Ciao friends! I’m just arriving back in the States from a trip to Italy. I’m not exactly much of a world traveller, but a good time was had. While I enjoyed the majority of what I saw, I also observed a few major usability fails that I wanted to bring up. Give the blog a little international flair.

Optimal viewing for artwork

The Uffizzi Gallery in Florence is home to amazing works of art. The main point of interest for me was Botticelli’s The Birth of Venus. It lived up to the hype.

However, going through some of the other galleries, I observed this.

The Gallery setup in the Uffizzi gallery

These are two pieces of art basically stacked on top of one another. There was a similar display on the other side of the room. It may not seem like a big deal, but these are large works that need to be observed not just up close, but also from a distance to truly take them in.

The work in the back — the name of which I can’t remember — is nearly impossible to observe at the proper distance to appreciate it. You have to walk behind the piece in front. I’m by no means an art aficionado, but this seems to be a large fail by the gallery.

The Road Ways

There’s a feeling you get walking around the roads of Italy, a feeling that your life is no longer in your hands. Roads lead to piazzas — open air plazas — which often times have no demarcation between pedestrian areas, car areas and even lanes. These leads to some very awkward situations and the occasional harrowing journey to the other side.

The other issue we ran into with the roadways in Italy (mainly Rome and Florence) was navigation. The street signs, when they existed, were cement signs put on the sides of buildings. This definitely looked nice, but was very hard to see.

Street sign in Italy by Shauna Panczyszyn

by Shauna Panczyszyn on https://nikkivillagomez.wordpress.com/2013/07/30/wayfinding-madness/

These signs fade into the background of most buildings on which they reside. It took us a couple days to get used to it, and even then it made finding our way around incredibly difficult.

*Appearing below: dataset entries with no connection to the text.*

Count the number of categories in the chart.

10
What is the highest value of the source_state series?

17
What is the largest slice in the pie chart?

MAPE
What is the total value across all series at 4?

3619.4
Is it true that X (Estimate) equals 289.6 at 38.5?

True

Overall, the trip was awesome, just found it interesting to see some UX fails from the real world overseas.

Bonus UX Win

We took an amazing tour of Pompeii and saw the city that was destroyed by Mount Vesuvius. One great accomplishment was on the main road through town. It acted as a road for chariots AND for the sewage to run down.

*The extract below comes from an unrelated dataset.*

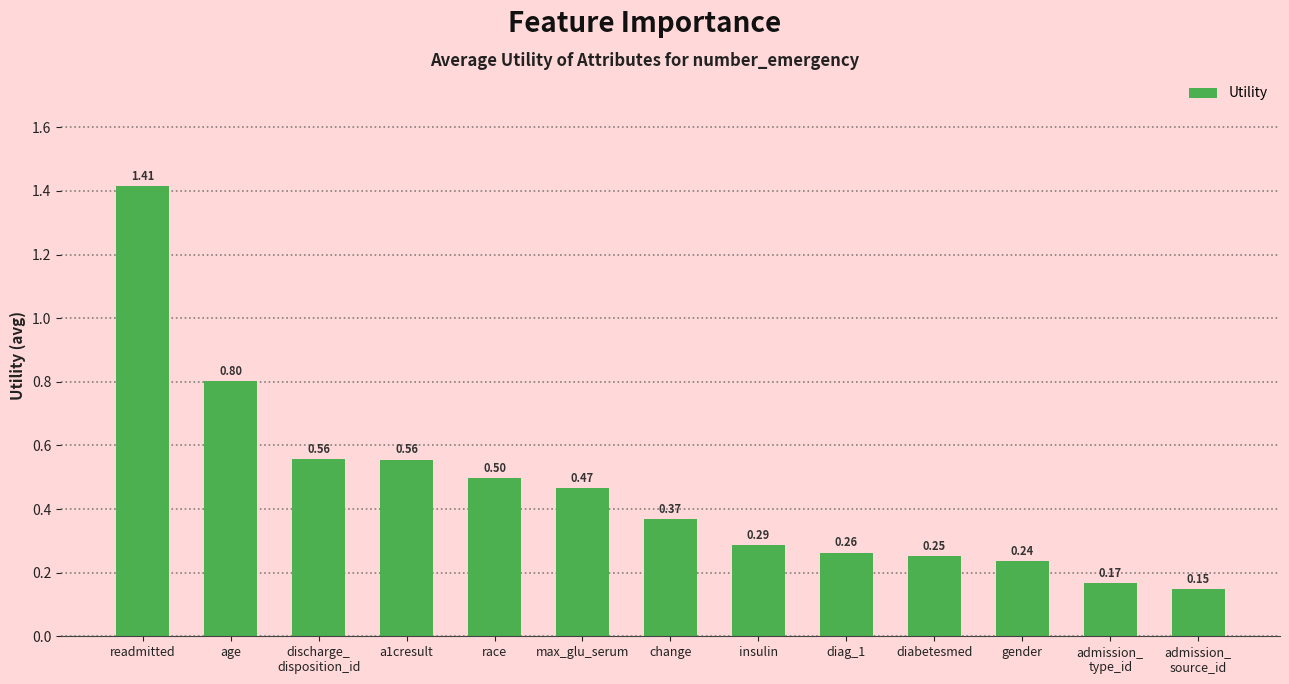

Is it true that the value at race is 0.5?

True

This required a way for pedestrians to get across without walking through the refuse, but also needed a way to slow the chariots down as they came into the populated areas of town. Enter an amazing Roman-designed speed bump. It has channels through which chariot wheels and sewage can pass easily and acts as stepping stones for pedestrians to cross the street without needing to bury their feet in some nasty liquids.